One indicator of test quality is reliability. Reliability is how consistent test scores are. Ideally, if a student gets an A on your exam on Monday, then the student should get an A on the test on Tuesday (assuming that the student’s knowledge of the material remains constant). Granted, there are a variety of reasons why the student might not get an A on Tuesday unrelated to the student’s knowledge of the material, but instead for reasons that have to do with the student’s internal mental state, such as not getting enough sleep or being distracted by an upcoming vacation. But assuming that the student’s knowledge of the material is constant AND the student is in an identical mental state on both days, scores could still be different due to measurement error inherent in the test itself. Some tests are just more reliable than others.
It is well known that the length of a test contributes to reliability. A test with only a few items can gather only a small amount of information regarding what the student does and does not know. A test with more items or questions allows you to gather more information and therefore will most likely be more reliable. In fact, there is a mathematical relation between the number of items a test has and the reliability of that test (Brown, 1910; Cronbach, 1951; Spearman, 1910). A similar concept applies to the number of elements that are used to determine a final grade (such as grades from papers, scores on tests, completed assignments). Centers of teaching and learning at universities encourage instructors to consider enough elements to ensure that a final grade has a high degree of precision (http://cte.illinois.edu/testing/exam/course_grades.html).

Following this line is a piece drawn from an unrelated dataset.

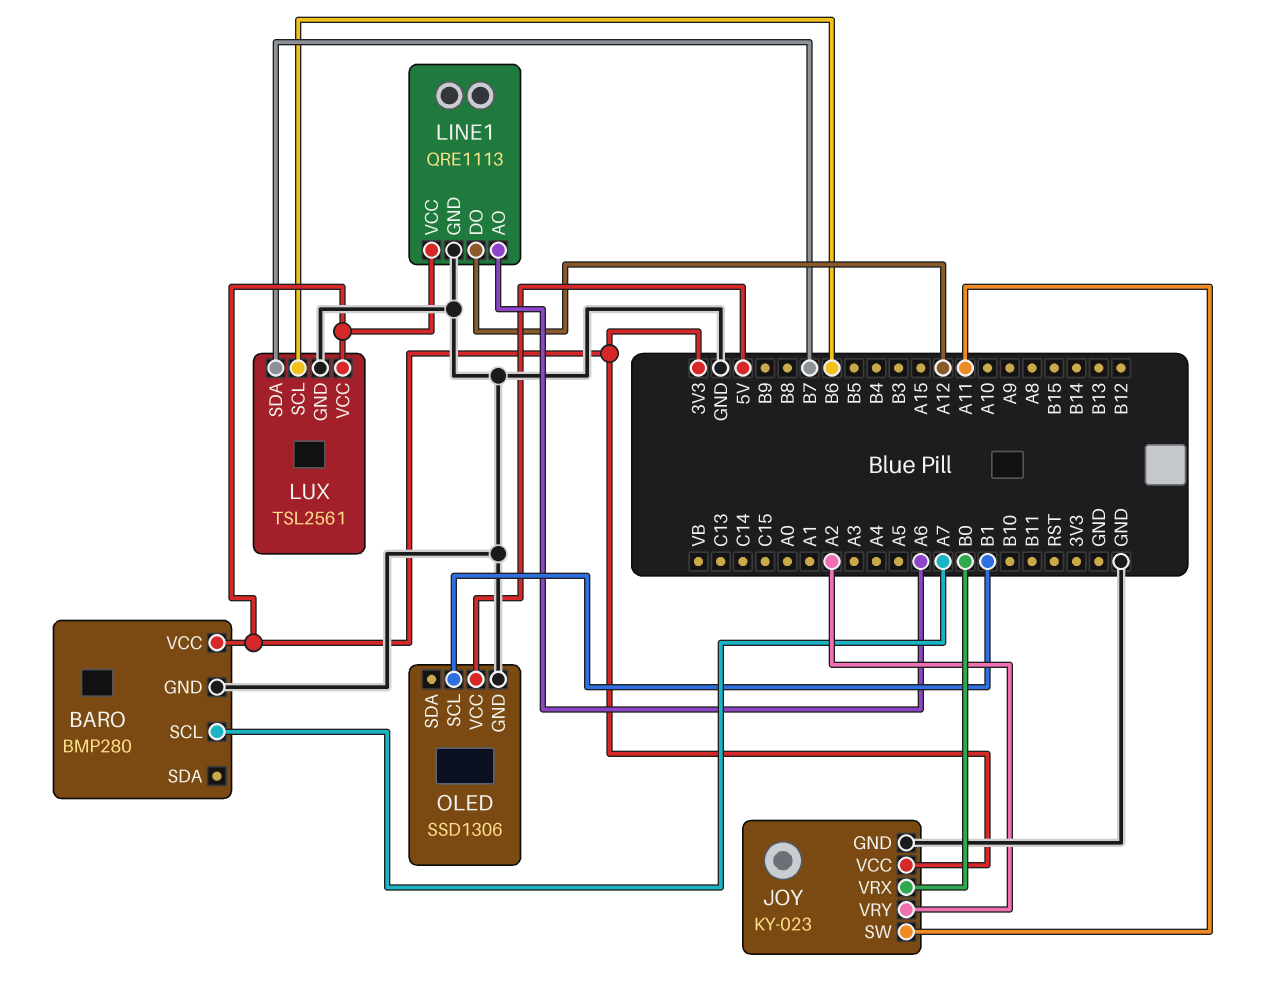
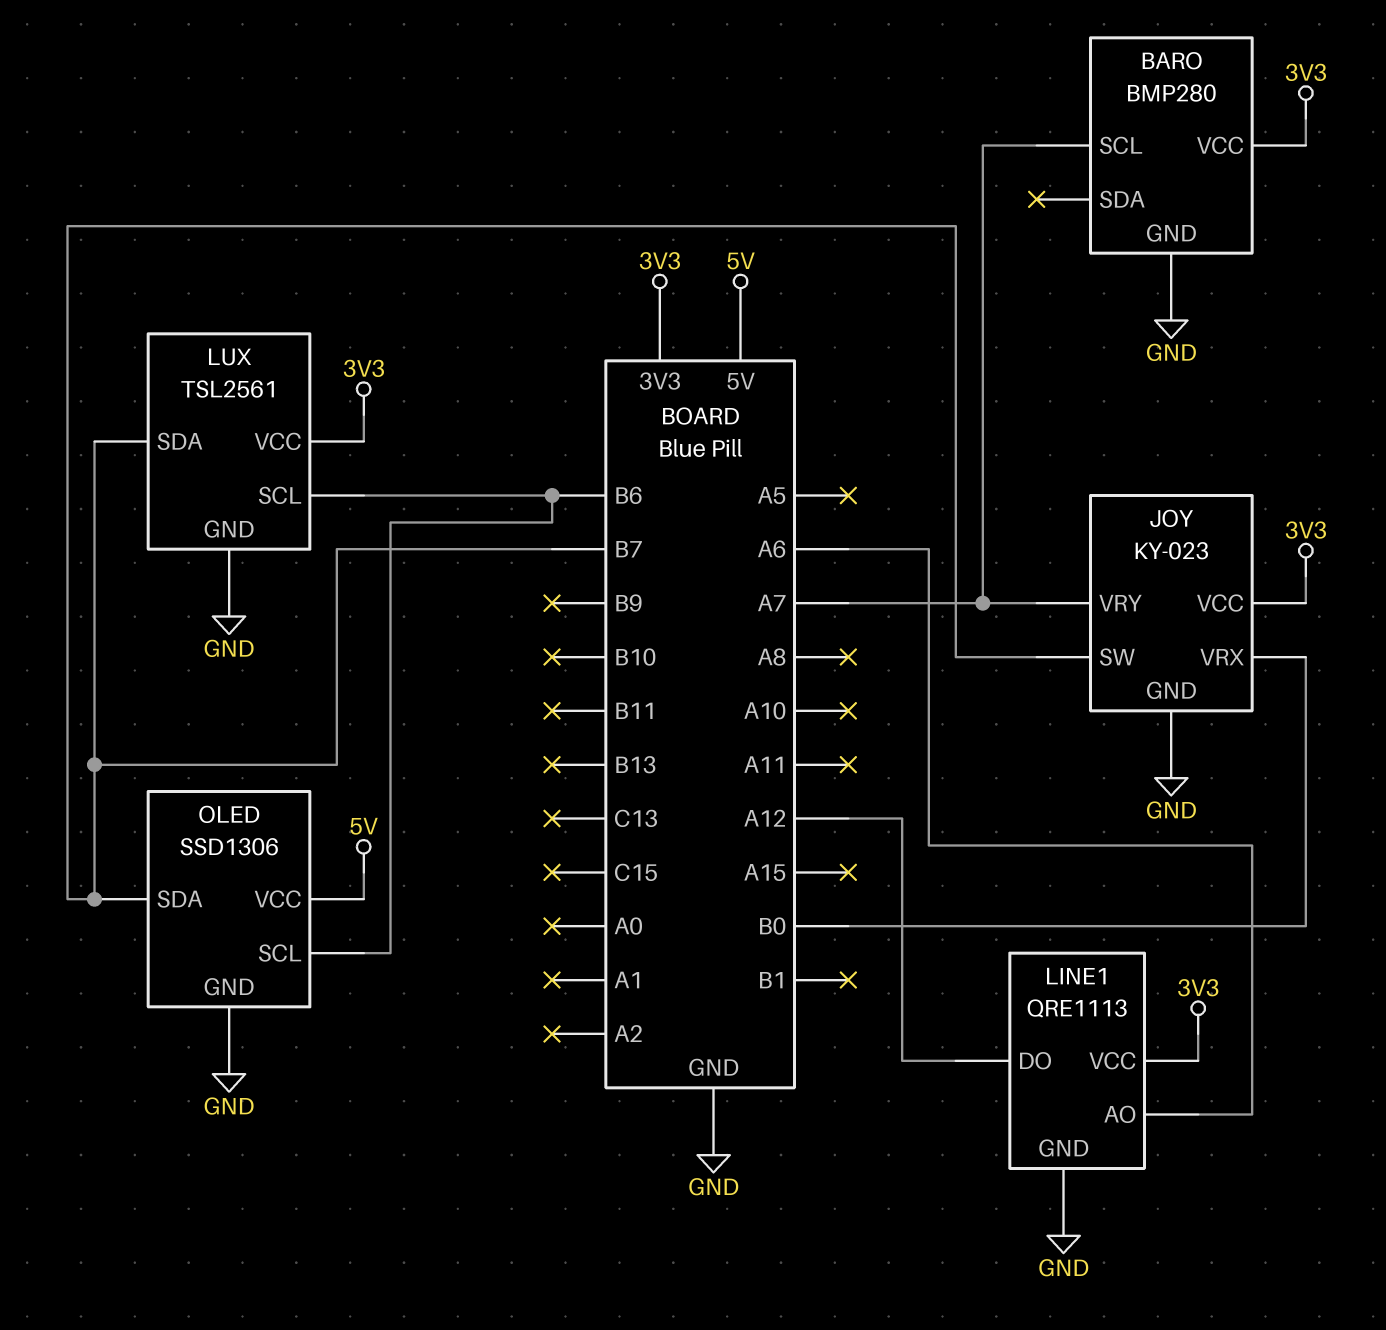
JOY pin SW: A11 -> B7
JOY pin VRY: A2 -> A7
OLED pin SCL: B1 -> B6
OLED pin SDA: none -> B7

Another factor influencing reliability is consistency in scoring. This issue arises most when scoring essays in which the amount of credit given depends on the scorer’s subjective opinion. The scorer could be inconsistent and assign a paper an A one day and the same paper a B the next day. Also, if multiple people are scoring a test, two graders could potentially provide different scores for the same exact response. All these differences within individual graders and between graders degrade the reliability of a test.
There is actually a significant amount of interplay between reliability and validity. Basically, no matter how much work you invest in ensuring that the content of the test matches your content domain and that the tasks are measuring the construct of interest, if your test cannot provide consistent scores, then your test will lack evidence of validity. You cannot have a valid test with low reliability. In another scenario, you could have a test with extremely high reliability, but this does not guarantee that the test is valid. You need evidence of both validity and high reliability for a test to be considered good quality.
In order to create an exam that is reliable, then, the challenge is to create an exam with enough items to provide a sufficient amount of information about the student’s mastery of the content and to ensure consistency in scoring.